So here’s a debut story collection from a major press (John Murray being part of the Hachette empire these days) – colour us shocked, eh? But JM Originals seem determined to actually bank on quality and literary ambition rather than cookie-cutter sales-guaranteed templates, so kudos to them, and hurray for Rebecca Schiff. Though if you’re getting published by Knopf in the US and getting blurbed by Ben Marcus, you’re probably already on the up, right? Anyway: The Bed Moved is a twenty-three story ensemble piece that’s unified, more or less, by a consistent concern with sex, death and families in the contemporary world; it’s a snappy, energetic book made out of short, focused stories, and Schiff’s voice is assured and strong – we can see why JM lunged for it.

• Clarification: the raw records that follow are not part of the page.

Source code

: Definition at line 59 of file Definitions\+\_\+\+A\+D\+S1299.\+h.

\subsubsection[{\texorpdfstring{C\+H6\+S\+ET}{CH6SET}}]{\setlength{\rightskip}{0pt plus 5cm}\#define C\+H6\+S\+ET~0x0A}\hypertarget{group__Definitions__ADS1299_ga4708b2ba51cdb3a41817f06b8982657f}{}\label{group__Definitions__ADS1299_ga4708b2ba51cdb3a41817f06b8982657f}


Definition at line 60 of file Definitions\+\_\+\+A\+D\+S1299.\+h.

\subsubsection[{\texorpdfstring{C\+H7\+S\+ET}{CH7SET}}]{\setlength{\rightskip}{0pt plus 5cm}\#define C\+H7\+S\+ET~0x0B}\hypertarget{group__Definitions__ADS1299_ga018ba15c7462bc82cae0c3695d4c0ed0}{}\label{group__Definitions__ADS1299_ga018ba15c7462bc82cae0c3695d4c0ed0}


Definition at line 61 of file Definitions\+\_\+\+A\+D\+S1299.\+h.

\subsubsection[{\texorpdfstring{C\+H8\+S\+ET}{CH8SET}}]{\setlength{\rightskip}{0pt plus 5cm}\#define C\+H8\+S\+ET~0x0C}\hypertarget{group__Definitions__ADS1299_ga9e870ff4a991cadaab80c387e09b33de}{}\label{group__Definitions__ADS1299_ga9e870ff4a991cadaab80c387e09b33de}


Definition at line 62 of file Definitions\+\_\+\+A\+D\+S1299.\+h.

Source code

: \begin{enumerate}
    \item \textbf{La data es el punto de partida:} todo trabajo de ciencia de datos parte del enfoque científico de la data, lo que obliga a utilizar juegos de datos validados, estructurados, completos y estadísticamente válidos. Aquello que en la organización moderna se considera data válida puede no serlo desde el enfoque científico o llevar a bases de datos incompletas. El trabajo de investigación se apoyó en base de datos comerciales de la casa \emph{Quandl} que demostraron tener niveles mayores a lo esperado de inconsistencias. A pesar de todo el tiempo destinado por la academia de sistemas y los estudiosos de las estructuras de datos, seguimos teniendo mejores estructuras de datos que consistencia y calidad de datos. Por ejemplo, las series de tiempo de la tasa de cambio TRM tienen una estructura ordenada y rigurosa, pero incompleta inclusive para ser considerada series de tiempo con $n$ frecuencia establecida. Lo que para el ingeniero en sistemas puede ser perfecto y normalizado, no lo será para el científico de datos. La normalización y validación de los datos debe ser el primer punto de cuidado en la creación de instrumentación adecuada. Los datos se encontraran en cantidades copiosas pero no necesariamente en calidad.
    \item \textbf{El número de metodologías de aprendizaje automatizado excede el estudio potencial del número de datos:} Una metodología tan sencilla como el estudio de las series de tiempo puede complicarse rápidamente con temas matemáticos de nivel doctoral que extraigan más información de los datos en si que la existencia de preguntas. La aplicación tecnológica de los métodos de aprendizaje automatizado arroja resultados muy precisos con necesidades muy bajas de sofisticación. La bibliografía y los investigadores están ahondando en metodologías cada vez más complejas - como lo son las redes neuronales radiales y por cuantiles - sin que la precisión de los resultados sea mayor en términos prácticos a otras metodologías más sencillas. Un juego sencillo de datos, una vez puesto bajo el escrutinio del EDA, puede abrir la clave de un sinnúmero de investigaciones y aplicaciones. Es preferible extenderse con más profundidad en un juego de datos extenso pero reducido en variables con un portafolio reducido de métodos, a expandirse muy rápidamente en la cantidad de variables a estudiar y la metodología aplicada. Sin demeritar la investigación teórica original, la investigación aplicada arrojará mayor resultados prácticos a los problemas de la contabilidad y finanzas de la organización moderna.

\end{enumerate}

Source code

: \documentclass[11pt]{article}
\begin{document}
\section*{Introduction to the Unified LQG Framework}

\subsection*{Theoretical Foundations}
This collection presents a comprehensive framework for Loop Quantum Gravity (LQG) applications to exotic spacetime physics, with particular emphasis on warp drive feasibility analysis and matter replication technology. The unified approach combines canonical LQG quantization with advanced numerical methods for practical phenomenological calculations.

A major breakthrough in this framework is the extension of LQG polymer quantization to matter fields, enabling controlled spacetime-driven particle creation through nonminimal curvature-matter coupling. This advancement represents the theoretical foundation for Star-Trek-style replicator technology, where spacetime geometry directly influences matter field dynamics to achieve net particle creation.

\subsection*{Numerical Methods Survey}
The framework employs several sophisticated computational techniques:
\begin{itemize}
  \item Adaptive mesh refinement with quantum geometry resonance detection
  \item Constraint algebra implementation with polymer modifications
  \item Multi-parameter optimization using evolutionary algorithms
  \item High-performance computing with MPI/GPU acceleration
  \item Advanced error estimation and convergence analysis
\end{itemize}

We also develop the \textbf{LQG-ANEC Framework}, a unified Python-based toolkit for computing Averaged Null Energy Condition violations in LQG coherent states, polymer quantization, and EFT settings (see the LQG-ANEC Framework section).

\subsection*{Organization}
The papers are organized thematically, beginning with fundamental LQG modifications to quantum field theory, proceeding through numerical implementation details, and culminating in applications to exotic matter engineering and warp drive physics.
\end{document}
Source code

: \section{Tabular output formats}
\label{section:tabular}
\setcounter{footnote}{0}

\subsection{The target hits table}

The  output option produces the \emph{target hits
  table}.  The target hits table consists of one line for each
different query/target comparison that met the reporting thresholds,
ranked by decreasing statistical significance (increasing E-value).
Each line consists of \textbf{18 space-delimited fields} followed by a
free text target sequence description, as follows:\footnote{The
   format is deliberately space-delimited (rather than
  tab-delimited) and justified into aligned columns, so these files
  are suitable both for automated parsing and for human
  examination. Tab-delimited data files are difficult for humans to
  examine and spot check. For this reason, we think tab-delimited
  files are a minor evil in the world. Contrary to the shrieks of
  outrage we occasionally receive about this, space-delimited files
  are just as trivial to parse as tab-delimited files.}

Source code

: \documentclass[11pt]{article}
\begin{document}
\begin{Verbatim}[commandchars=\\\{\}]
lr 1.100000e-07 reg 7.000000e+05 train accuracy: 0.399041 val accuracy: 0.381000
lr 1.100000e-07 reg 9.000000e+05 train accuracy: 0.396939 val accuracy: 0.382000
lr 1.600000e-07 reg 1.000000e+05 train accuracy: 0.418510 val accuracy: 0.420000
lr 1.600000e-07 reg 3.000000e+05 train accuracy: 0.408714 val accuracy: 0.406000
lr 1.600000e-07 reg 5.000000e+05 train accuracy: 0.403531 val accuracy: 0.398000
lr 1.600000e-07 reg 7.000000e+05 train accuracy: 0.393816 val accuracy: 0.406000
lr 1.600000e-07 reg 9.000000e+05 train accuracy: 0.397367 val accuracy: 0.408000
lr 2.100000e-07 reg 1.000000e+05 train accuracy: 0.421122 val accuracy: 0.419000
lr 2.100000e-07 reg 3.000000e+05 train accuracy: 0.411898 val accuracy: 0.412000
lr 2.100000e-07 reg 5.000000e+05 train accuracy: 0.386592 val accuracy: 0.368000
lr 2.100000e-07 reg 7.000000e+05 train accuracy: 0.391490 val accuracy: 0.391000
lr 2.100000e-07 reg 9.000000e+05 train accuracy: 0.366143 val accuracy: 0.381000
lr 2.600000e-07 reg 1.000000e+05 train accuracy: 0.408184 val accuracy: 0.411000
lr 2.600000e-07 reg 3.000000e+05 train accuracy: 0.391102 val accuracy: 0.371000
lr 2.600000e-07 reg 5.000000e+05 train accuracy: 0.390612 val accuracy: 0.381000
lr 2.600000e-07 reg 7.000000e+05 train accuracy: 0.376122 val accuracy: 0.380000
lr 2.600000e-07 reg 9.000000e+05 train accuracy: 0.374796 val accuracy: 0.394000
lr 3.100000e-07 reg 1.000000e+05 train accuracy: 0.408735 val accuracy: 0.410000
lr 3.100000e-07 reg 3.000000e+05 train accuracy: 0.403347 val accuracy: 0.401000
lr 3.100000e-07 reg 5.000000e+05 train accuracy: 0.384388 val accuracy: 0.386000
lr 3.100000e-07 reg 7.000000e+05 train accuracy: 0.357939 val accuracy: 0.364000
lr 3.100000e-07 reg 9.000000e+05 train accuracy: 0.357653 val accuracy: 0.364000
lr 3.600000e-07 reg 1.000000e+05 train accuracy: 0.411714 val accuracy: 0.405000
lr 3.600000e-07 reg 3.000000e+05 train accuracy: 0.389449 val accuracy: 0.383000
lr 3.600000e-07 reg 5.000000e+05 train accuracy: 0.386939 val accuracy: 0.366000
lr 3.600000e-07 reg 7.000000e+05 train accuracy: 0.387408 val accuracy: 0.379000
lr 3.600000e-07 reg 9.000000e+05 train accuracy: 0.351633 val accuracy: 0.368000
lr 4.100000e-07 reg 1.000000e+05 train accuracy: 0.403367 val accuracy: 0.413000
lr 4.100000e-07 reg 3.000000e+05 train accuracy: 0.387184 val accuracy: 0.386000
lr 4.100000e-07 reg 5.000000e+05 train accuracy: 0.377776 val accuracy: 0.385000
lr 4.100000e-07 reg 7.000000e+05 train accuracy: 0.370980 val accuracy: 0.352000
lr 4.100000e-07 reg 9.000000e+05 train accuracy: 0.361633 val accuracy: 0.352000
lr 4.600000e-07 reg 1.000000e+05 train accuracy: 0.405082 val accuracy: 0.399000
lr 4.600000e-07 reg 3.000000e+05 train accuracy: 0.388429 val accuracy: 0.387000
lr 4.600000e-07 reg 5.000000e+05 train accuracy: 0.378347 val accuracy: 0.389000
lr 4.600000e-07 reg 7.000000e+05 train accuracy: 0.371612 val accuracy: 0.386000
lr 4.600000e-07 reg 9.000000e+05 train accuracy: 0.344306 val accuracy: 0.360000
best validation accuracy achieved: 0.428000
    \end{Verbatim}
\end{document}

So what’s it like? The stories range from a page or two in length to more rangy pieces; the writing style is direct, declarative, and (mostly) bullshit-free; the topics swing from cancer and bereavement, to first (and subsequent) sexual encounters, and to a kind of meta-discourse on the whole book-writing process; the final story, ‘Write What You Know’, runs through the implied narrator’s repertoire as follows:
‘I only know about parent death and sluttiness. […] I know about liberal guilt and sexual guilt and taking liberties sexually, even though I haven’t actually done any of the liberties I know about’.
The parent death and the ‘sluttiness’ could well be the book’s subtitle, as the collection works through a series of permutations of these scenarios, sometimes combining both, as in ‘http://www.msjiz/boxx374/mpeg’, in which the narrator finds her deceased dad’s stash of internet porn (starring topless female boxers) and tries to work out how to feel about it. There’s more than a tinge of Lena Dunham’s Girls about this piece, and, in fact, the combination of uninhibited female sexuality with existential angst, friendship and parental crises runs through the book in a very deadpan, matter-of-fact way that refuses to mask itself behind pretty language. The downside, is, perhaps, that the humour and the frank disclosures could themselves be read as a little superficial: is there much actual depth of characterization behind the shock and the comedy? We reckon that what resonance Schiff does create is a culminative one: if you approach the text as a series of linked pieces (and many of the individual stories’ narrators do in fact, have a lot in common, even leaving out the unifying hints of ‘Write What You Know’) then you get an accumulation of experience and revelation that’s more satisfying than the bite-sized anecdotes served up in many of the shorter pieces.
However, quibbling aside, it’s a good read – funny and fresh – and not everyone’s got to be pulling an Alice Munro. Our favourites included ‘Longviewers’ (the narrator’s dad campaigns against their neighbours’ one-way street plans), ‘The Lucky Lady’ (a woman becomes a groupie for a media-savvy cancer sufferer) and ‘Sports Night’ (‘We slap five, the kiss of nerds’). Some fell flat: ‘Communication Arts’, a series of letters/emails from a writing teacher to her students and colleagues, felt unoriginal; a couple of others, like ‘World Trade Date’ felt a little gimmicky – concept-led more so than driven by character or incident, and thus came off a little shallower than they might have done. But the book as a whole is a quick read, entertaining and humorous, and the way it integrates the painful (bereavement) with the excruciating (adolescence, dating) is spot-on.
Any Cop?: If you liked Lauren Holmes’ Barbara The Slut, you’ll like this.